My intention here is to convey the reality of a world we also live in, but one that our senses rarely perceive, and that our celebrated scientific outlook can often not even imagine. But it is a world that is real like mountains and stars are real. In fact, it is even more solid than the proud stone of the Rocky Mountains, and more luminous than the shining stars in the firmament. Spiritual reality is as real as it gets.
This does not mean, of course, that the material cosmos is unreal – far from it. Nonetheless, the gnostic temptation of demoting material reality always lies in wait when we emphasize spiritual matters. But God positively willed the creation of matter; he destined all its mass and energy, along with the angels and our troubled human race, to a shared future of glory. Our problem is trying to keep all three components of creation in mind. We tend to waver between two false absolutes: a purely spiritual world or a purely material one. In earlier times, when people opened their eyes upon the world of nature and the stars above us, their gaze reached further than ours. They saw how the spiritual and material worlds interpenetrate, cooperating in a revelation in which our own composite human nature becomes, in the words of Thomas Aquinas, the mirabilis connexio (the amazing link). We are what connects matter and spirit into a perfected mirror of the Triune God.
That is to say, our ancestors not only detected the hand of a Creator God who made all these material wonders and sent them into being, but also the unmistakable signs of a world of pure created spirits, powerfully present within the concrete mysteries of nature. The angels almost seemed to wink at them as they mediated between the Almighty and those of us in the corporeal world. Our fellow humans of yesteryear would have regarded the arrogant eyes of the secular know-it-alls of today as blind, seeing only two dimensions, when there are three (or even more). They would have held our quantified scientific interpretation of nature to be not only partial, but even partisan. The scientists poring over these measurements would have seemed to them like someone staring at a musical score, unable to hear the music.
Most of our languages, modern and classic, refer to spirits using the metaphor of air, wind or breath. Air is invisible, and yet it gives life; air is seemingly weak, and yet hurricanes and tornados are among the most violent of nature’s outbursts. The fact is that spirits are not just ideas or values floating in some imagined stratosphere.
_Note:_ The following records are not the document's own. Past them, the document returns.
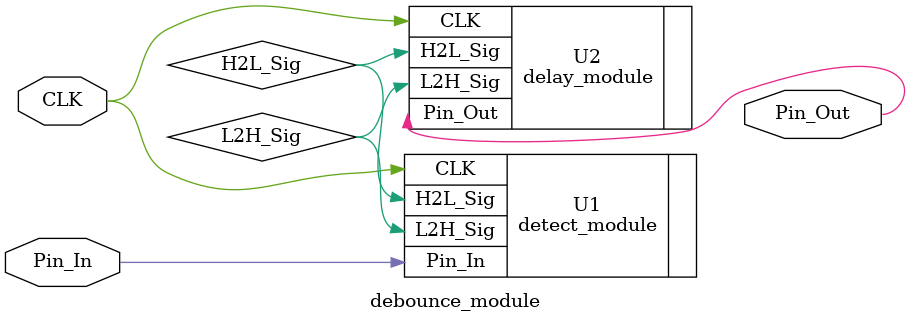
<source format=v>
module debounce_module(
	input CLK,
	input Pin_In,
	output Pin_Out
);

wire H2L_Sig;
wire L2H_Sig;

detect_module U1
(
	.CLK( CLK ),
	.Pin_In( Pin_In ),   // input - from top
	.H2L_Sig( H2L_Sig ), // output - to U2
	.L2H_Sig( L2H_Sig )  // output - to U2
);

/**************************/

delay_module U2
(
	.CLK( CLK ),
	.H2L_Sig( H2L_Sig ), // input - from U1
	.L2H_Sig( L2H_Sig ), // input - from U1
	.Pin_Out( Pin_Out )  // output - to top
);

/*******************************/

endmodule
</source>
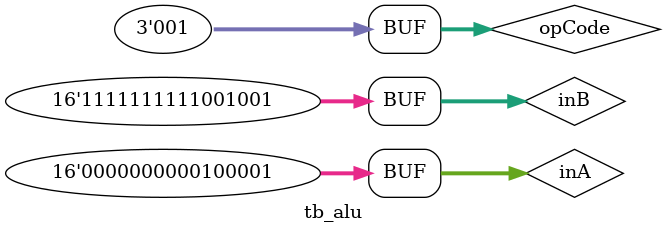
<source format=v>
`timescale 1ns / 1ps


module tb_alu(

    );
    reg [15:0] inA;
    reg [15:0] inB;
    reg [2:0] opCode;
    wire [15:0] result;
    wire zero, neg; 
    alu UUT (.inA(inA), .inB(inB), .opCode(opCode), .result(result), .zero(zero), .neg(neg));
    
    initial
    begin
    inA = 0;
    inB = 0;
    opCode = 0;
    #10;
    
    inA = 9;
    inB = 5;
    opCode = 1;
    #10;
    
    inA = 7;
    inB = 17;
    opCode = 2; //result = 1
    #10;
    
    inA = 35;
    inB = -15;
    opCode = 1;
    #10;
    
    inA = 99;
    inB = 55;
    opCode = 1;
    #10;
    
    inA = 17;
    inB = 6;
    opCode = 2; //result = 0
    #10;
    
    inA = 33;
    inB = -55;
    opCode = 1;
    #10;
    end //initial block
    
endmodule

</source>
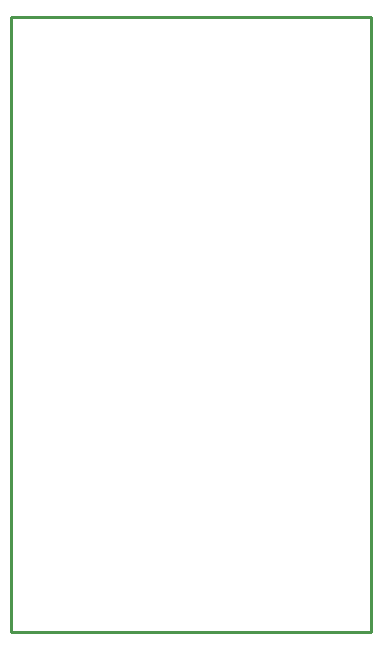
<source format=gko>
G04 Layer: BoardOutlineLayer*
G04 EasyEDA v6.5.51, 2025-10-31 17:09:16*
G04 f6dffe4cc8584a6d9d5126acefccf2ee,324dd03f55b54ef1918ba81d68900132,10*
G04 Gerber Generator version 0.2*
G04 Scale: 100 percent, Rotated: No, Reflected: No *
G04 Dimensions in millimeters *
G04 leading zeros omitted , absolute positions ,4 integer and 5 decimal *
%FSLAX45Y45*%
%MOMM*%

%ADD10C,0.2540*%
%ADD11C,0.0196*%
D10*
X253997Y254002D02*
G01*
X253997Y5461002D01*
X3302005Y5461002D01*
X3302005Y254002D01*
X253997Y254002D01*

%LPD*%
M02*

</source>
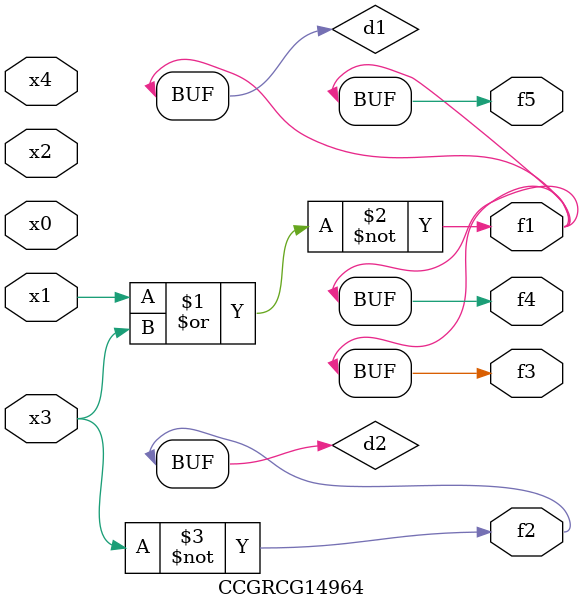
<source format=v>
module CCGRCG14964(
	input x0, x1, x2, x3, x4,
	output f1, f2, f3, f4, f5
);

	wire d1, d2;

	nor (d1, x1, x3);
	not (d2, x3);
	assign f1 = d1;
	assign f2 = d2;
	assign f3 = d1;
	assign f4 = d1;
	assign f5 = d1;
endmodule

</source>
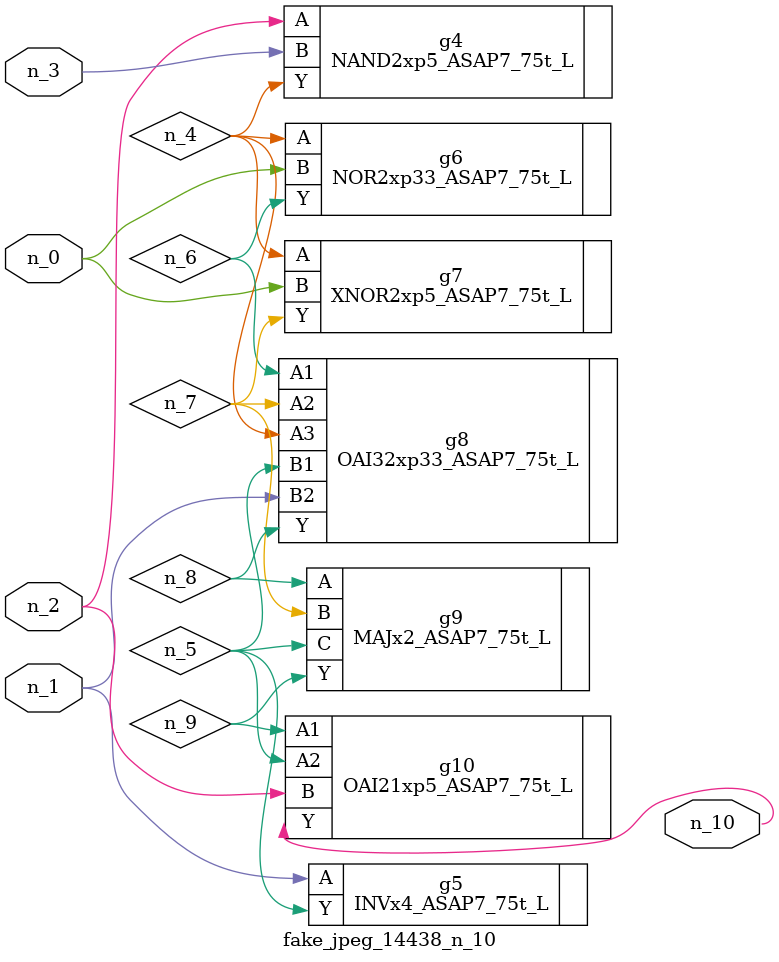
<source format=v>
module fake_jpeg_14438_n_10 (n_0, n_3, n_2, n_1, n_10);

input n_0;
input n_3;
input n_2;
input n_1;

output n_10;

wire n_4;
wire n_8;
wire n_9;
wire n_6;
wire n_5;
wire n_7;

NAND2xp5_ASAP7_75t_L g4 ( 
.A(n_2),
.B(n_3),
.Y(n_4)
);

INVx4_ASAP7_75t_L g5 ( 
.A(n_1),
.Y(n_5)
);

NOR2xp33_ASAP7_75t_L g6 ( 
.A(n_4),
.B(n_0),
.Y(n_6)
);

OAI32xp33_ASAP7_75t_L g8 ( 
.A1(n_6),
.A2(n_7),
.A3(n_4),
.B1(n_5),
.B2(n_1),
.Y(n_8)
);

XNOR2xp5_ASAP7_75t_L g7 ( 
.A(n_4),
.B(n_0),
.Y(n_7)
);

MAJx2_ASAP7_75t_L g9 ( 
.A(n_8),
.B(n_7),
.C(n_5),
.Y(n_9)
);

OAI21xp5_ASAP7_75t_L g10 ( 
.A1(n_9),
.A2(n_5),
.B(n_2),
.Y(n_10)
);


endmodule
</source>
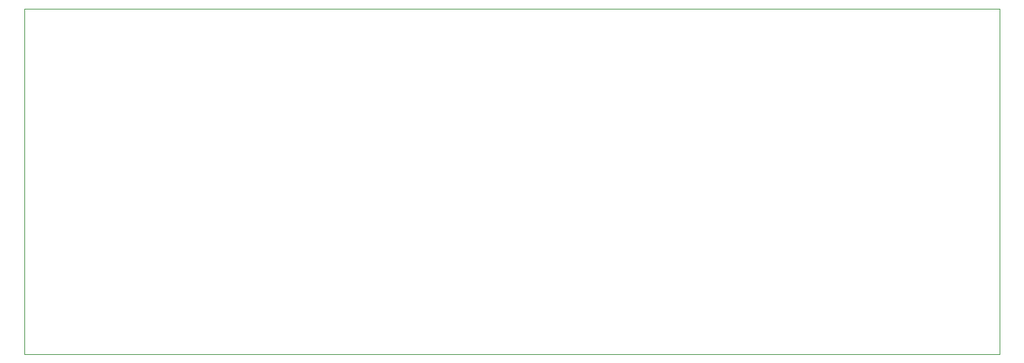
<source format=gbr>
%TF.GenerationSoftware,KiCad,Pcbnew,(5.1.6)-1*%
%TF.CreationDate,2022-11-16T14:32:11-05:00*%
%TF.ProjectId,pcb,7063622e-6b69-4636-9164-5f7063625858,rev?*%
%TF.SameCoordinates,Original*%
%TF.FileFunction,Profile,NP*%
%FSLAX46Y46*%
G04 Gerber Fmt 4.6, Leading zero omitted, Abs format (unit mm)*
G04 Created by KiCad (PCBNEW (5.1.6)-1) date 2022-11-16 14:32:11*
%MOMM*%
%LPD*%
G01*
G04 APERTURE LIST*
%TA.AperFunction,Profile*%
%ADD10C,0.050000*%
%TD*%
G04 APERTURE END LIST*
D10*
X121920000Y0D02*
X0Y0D01*
X121920000Y43180000D02*
X121920000Y0D01*
X0Y43180000D02*
X121920000Y43180000D01*
X0Y0D02*
X0Y43180000D01*
M02*

</source>
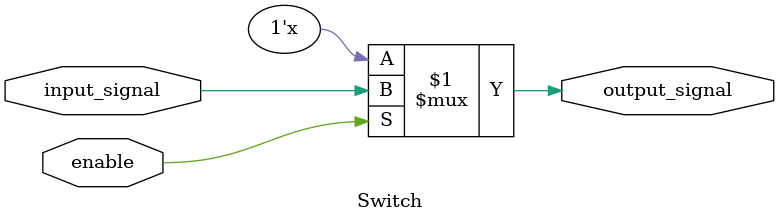
<source format=v>
module Switch (
    input  wire enable,
    input  wire input_signal,
    output wire output_signal
);

assign output_signal = enable ? input_signal : 1'bz;
endmodule

</source>
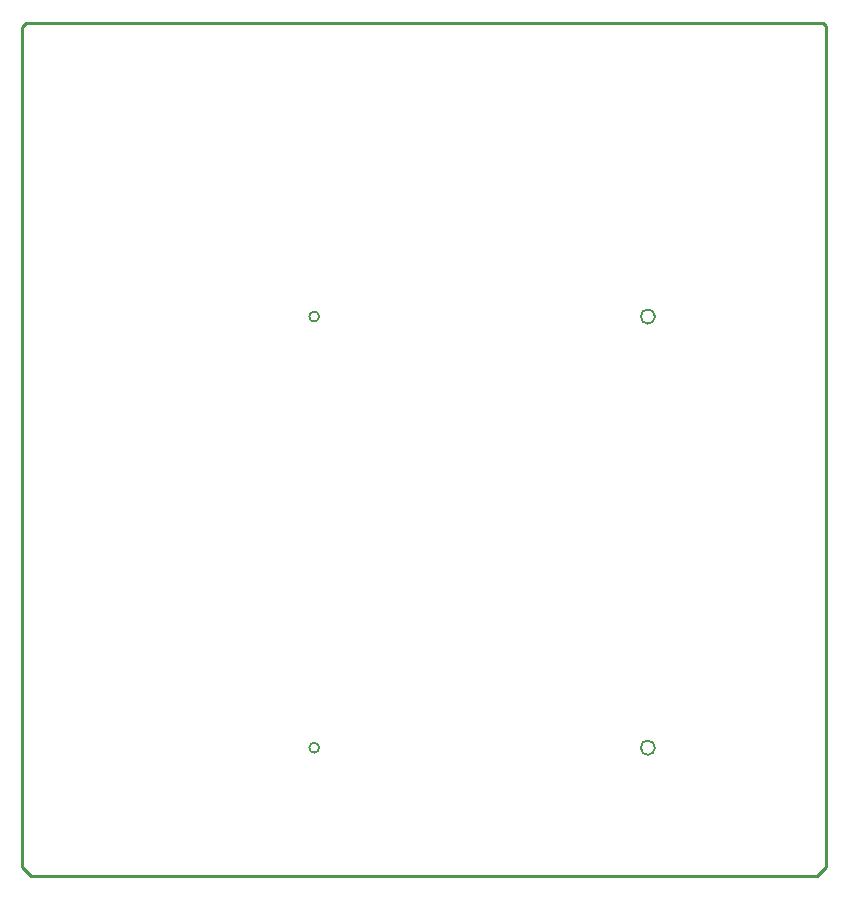
<source format=gko>
G04*
G04 #@! TF.GenerationSoftware,Altium Limited,Altium Designer,22.1.2 (22)*
G04*
G04 Layer_Color=16711935*
%FSLAX25Y25*%
%MOIN*%
G70*
G04*
G04 #@! TF.SameCoordinates,691D6CEF-7681-4429-9CE0-D2776B591AA1*
G04*
G04*
G04 #@! TF.FilePolarity,Positive*
G04*
G01*
G75*
%ADD11C,0.01000*%
%ADD13C,0.00500*%
D11*
X-97500Y96500D02*
X-96000Y98000D01*
X-97500Y-183500D02*
Y96500D01*
Y-183500D02*
X-94500Y-186500D01*
X167500D01*
X170500Y-183500D01*
Y97000D01*
X169500Y98000D02*
X170500Y97000D01*
X-96000Y98000D02*
X169500D01*
D13*
X1654Y0D02*
G03*
X1654Y0I-1654J0D01*
G01*
X113601Y0D02*
G03*
X113601Y0I-2380J0D01*
G01*
X1654Y-143701D02*
G03*
X1654Y-143701I-1654J0D01*
G01*
X113601Y-143701D02*
G03*
X113601Y-143701I-2380J0D01*
G01*
X113583D02*
G03*
X113583Y-143701I-2362J0D01*
G01*
X1654Y-143701D02*
G03*
X1654Y-143701I-1654J0D01*
G01*
X113583Y0D02*
G03*
X113583Y0I-2362J0D01*
G01*
X1654Y0D02*
G03*
X1654Y0I-1654J0D01*
G01*
M02*

</source>
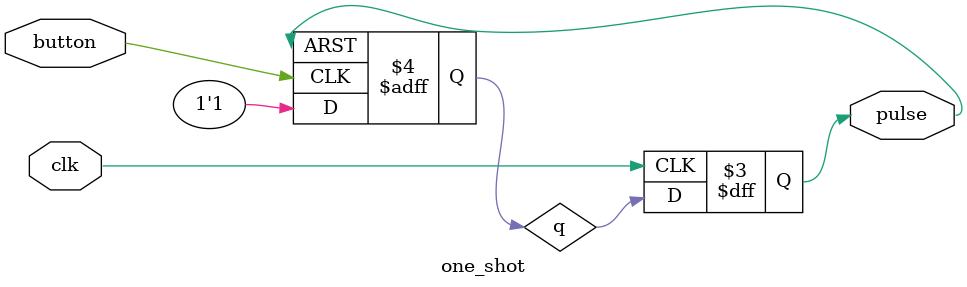
<source format=v>

module one_shot (
    input clk,
    input button,
    output reg pulse
);

// instantiation template
/*
one_shot one_shot_inst0 (
    .clk(),
    .button(),
    .pulse()
);
*/

reg q;

always @(posedge button or posedge pulse) begin
    if (pulse) begin
        q <= 0;
    end else begin
        q <= 1;
    end
end

always @(posedge clk) begin
    pulse <= q;
end

endmodule
</source>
Spirit is the most ontologically dense and operationally intense of all the varieties of being.
Moreover, spirits are not, strictly speaking, things at all, but rather “someones.” In a word, they are persons. And persons are what the “spiritual” is all about. To put a fine point on it, a spirit is simply an immaterial being endowed with the two interior faculties of self-transcendence: intelligence and volition. Since we also possess these faculties, we too are spiritual, although incarnate in matter.
In the Abrahamic traditions, personhood exists in three irreducible forms: divine, angelic and human. Furthermore, personal reality is, again according to Thomas Aquinas, “the most perfect of all that exists in nature” (perfectissimum in tota natura). We instinctively know this, for when we insist today on the “dignity of the human person,” we are simply acknowledging this perfection in the only persons we have direct, palpable contact with: ourselves. But it applies at least equally to the angels, and of course immeasurably more to God.
In saner times the existence of personal, spiritual beings would have been among the common-sense coordinates of all intelligent earthlings. The doubters would have been the oddballs. In fact, in those days, after a long conversation with Mr. Fry, someone may well have walked away and commented on how polite and witty the comedian was, but then lowered their voice and whispered, as if revealing a dark secret: “…but the poor man does not even believe in angels!”